Principle 2 - Security is about balance and iteration, not absolutes
As offensive cyber continues to escalate and evolve, the work of security organization is never complete. Ultimately security teams need to balance priorities across a) the usefulness and usability of systems, b) the security investments and sacrifices an organization is ready to make, and c) the level of risk the organization is willing to accept. Moreover, this balance requires continually iteration as new classes of vulnerability are discovered, and as new improvements to systems are deployed.
Takeaway: In making iterative security investment choices, be careful not to under-service nor over-service security and resiliency priorities.
Principle 1 - Never trust, always verify
What separates nation state targets from other companies is the high economic or strategic value a nation state actor can gain from a breach or disruption of their systems. These are mission-critical organizations that must assume they're continually under intense, offensive cyber attack. This means using the "never trust, always verify" approach to Zero Trust, emphasized in the 2022 DoD Zero Trust Strategy initiative, to vet security and infrastructure choices at a higher level of scrutiny.
Takeaway: Nation state targets need to "never trust, always verify" that their infrastructure is ready to withstand the top end of offensive cyber attack.
Integrating Principles and Takeaways
Defending a mission-critical organization against nation-state levels of offensive cyber can seem a daunting and overwhelming task. It's difficulty is exacerbated by a vendor ecosystem pouring billions into blurring definitions, influencing decisions towards proprietary offerings, and stretching the meaning of "Zero Trust" to from "never trust, always verify" to what sometimes sounds like "incrementally more secure by using our existing products".
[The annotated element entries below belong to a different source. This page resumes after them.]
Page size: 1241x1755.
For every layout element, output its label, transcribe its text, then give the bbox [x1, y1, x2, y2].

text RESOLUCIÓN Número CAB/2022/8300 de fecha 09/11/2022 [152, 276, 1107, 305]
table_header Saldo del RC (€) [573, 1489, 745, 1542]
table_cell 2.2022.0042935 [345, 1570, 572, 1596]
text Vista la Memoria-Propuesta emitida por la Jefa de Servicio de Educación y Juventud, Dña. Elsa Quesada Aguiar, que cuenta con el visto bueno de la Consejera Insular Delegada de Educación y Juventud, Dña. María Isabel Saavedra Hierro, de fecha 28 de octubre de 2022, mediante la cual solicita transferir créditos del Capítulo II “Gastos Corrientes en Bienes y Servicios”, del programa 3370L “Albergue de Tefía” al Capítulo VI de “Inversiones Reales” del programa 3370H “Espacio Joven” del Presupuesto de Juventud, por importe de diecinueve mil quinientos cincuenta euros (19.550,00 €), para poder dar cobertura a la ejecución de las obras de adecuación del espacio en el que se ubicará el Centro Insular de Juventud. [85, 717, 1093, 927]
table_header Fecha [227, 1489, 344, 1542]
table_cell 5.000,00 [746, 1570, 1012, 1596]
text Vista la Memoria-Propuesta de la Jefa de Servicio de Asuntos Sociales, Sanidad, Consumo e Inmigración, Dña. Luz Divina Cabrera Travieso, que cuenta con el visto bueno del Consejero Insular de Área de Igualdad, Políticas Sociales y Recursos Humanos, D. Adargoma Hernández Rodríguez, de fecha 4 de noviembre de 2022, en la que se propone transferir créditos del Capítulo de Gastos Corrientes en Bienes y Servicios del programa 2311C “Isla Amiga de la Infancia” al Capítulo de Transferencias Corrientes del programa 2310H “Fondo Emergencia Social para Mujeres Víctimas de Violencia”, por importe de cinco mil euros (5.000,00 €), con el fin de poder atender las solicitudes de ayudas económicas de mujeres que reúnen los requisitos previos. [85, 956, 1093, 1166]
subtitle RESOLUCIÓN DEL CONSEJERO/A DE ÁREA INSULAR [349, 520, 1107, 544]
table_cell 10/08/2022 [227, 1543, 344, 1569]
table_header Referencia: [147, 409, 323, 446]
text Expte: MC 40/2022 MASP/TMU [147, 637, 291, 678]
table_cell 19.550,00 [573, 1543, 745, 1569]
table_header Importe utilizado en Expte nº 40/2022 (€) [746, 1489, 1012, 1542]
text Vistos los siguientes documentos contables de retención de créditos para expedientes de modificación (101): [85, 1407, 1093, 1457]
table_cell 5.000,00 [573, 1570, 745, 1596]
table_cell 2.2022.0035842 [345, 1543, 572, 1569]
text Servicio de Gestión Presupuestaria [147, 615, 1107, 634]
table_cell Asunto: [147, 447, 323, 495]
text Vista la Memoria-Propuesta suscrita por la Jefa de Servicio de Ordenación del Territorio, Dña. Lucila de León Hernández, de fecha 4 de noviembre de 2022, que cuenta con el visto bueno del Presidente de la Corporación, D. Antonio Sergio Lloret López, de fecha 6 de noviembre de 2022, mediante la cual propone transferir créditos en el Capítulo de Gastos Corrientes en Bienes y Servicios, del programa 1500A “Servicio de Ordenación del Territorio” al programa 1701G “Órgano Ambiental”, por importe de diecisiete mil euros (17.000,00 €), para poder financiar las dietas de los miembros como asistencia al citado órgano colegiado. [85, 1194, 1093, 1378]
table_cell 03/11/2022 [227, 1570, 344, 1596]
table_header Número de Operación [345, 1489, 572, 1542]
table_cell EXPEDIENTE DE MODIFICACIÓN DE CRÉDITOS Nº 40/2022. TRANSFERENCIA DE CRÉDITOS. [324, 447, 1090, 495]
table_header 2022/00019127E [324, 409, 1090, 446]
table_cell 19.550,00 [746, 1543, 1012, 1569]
The intention of this article is to provide a framework for analyzing security investments based on first principles derived from dozens of interviews of decision-makers in high stakes organizations.
Putting it all together, consider the takeaways of each principle in summary as you analyze your options:
Never Trust, Always Verify: 7 Takeaways of Zero Trust Security for Nation State Targets
7 - Security isn't a box to check. Nation state targets need to think about security continually, deeply, and carefully.
6 - There's a standard way to analyze and compare system security: Authentication, Authorization and Audit.
5 - Not all systems need the same level of scrutiny. Defense should be roughly proportional the value an adversary obtains from breaching the system.
4 - For business continuity and rapid recovery, security and reliability teams should run on infrastructure independent from systems they defend.
3 - Critical infrastructure should have Vulnerability Disclosure Policies to identify and mitigate issues through the ethical security researcher community.
2 - In making iterative security investment choices, be careful not to under-service nor over-service security and resiliency priorities.
1 - Nation state targets need to "never trust, always verify" that their infrastructure is ready to withstand the top end of offensive cyber attack.
[1] A material issue for nation state targets with vendor-hosted systems is the inability to get detailed audit information after an outage or a security breach. For liability reasons vendors typically only share summary information, and this can leave nation state targets less knowledgeable and less prepared for future incidents.